On May 31st, Capt. Mbaye was driving alone back to U.N. headquarters in Kigali when a random mortar shell, fired by the Rwandan Patriotic Front towards an extremist checkpoint, mistakenly landed next to his Jeep. He was killed instantly.
Capt. Mbaye, a devout Muslim, was one of nine children from a poor family on the outskirts of Dakar, Senegal's capital. He was the first in his family to go to college. After graduating from the University of Dakar, he joined the army and worked his way up through the ranks. After his death, he was buried in Senegal with full military honors. He was survived by a wife and two young children.

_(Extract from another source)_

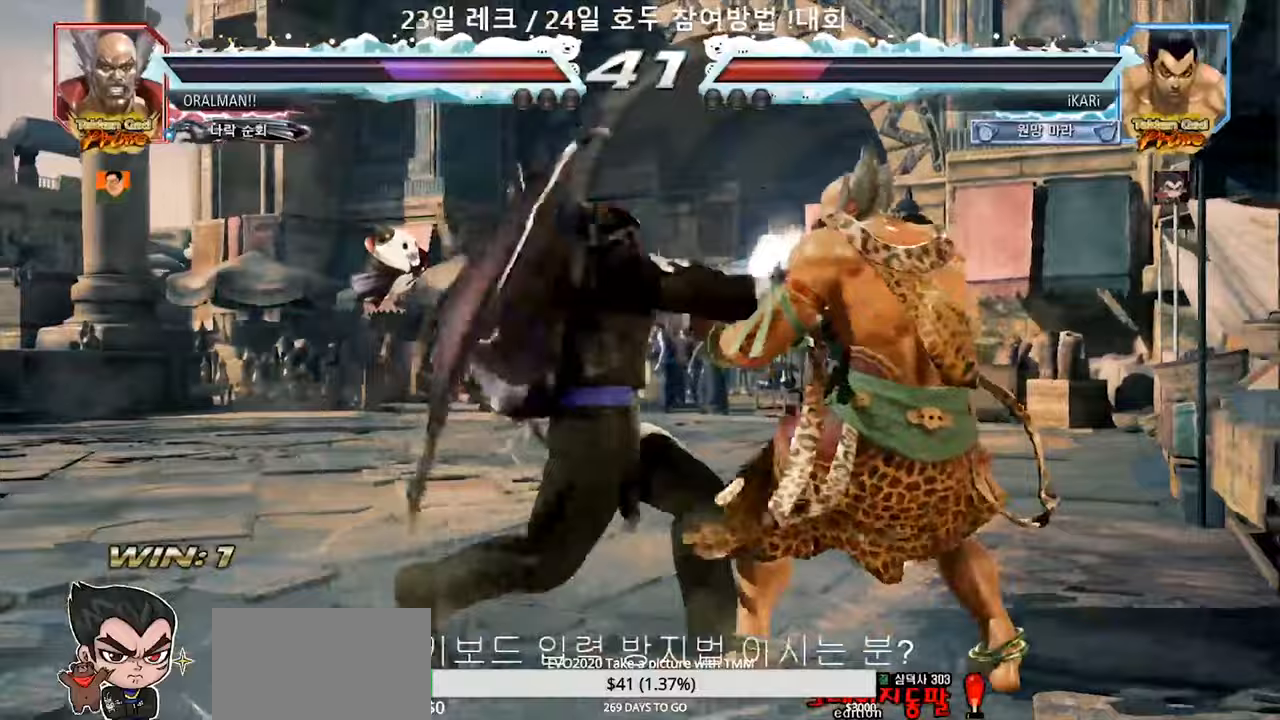
{"dt_ms": 500, "buttons": [], "left_stick": "left", "events": [[317, "left_stick", "left"], [383, "left_stick", "center"], [433, "left_stick", "left"]]}
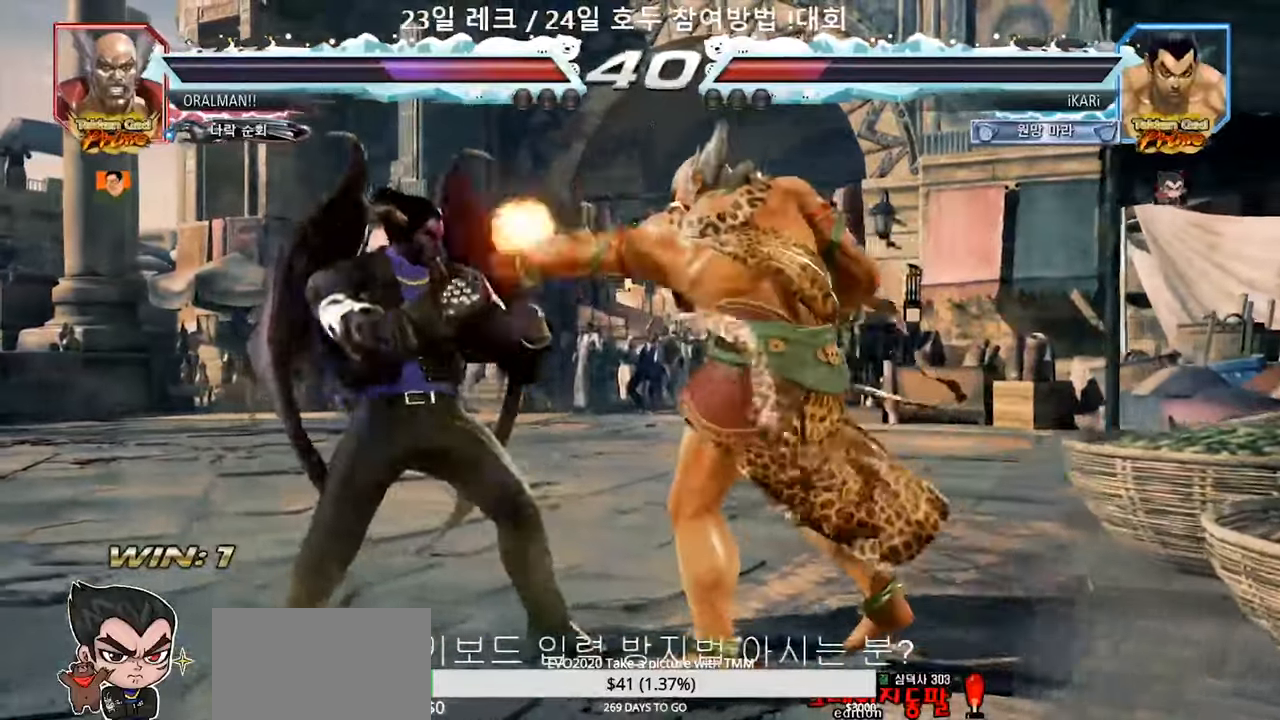
{"dt_ms": 500, "buttons": [], "left_stick": "center", "events": [[433, "left_stick", "center"]]}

In mid-May 1994, about a month into the genocide, someone gave Capt. Diagne a video camera, and he started filming U.N. peacekeepers and aid workers in Kigali. His tape is a rare glimpse inside the U.N.'s force in Rwanda -- humorous, poignant and very human. But there are no clues as to how Capt. Mbaye managed to save so many lives. He never took his camera on his rescue missions, and so the true source of his heroism remains a mystery.
After Capt. Mbaye died, one of his closest friends -- Lt. Col. Babacar Faye, another Senegalese officer in Kigali -- found his videotape and later gave it to Capt. Mbaye's family in Dakar. Lt. Col. Faye and Capt. Mbaye's widow kindly made the tape available to FRONTLINE so that the memory of this remarkable soldier and hero can live on.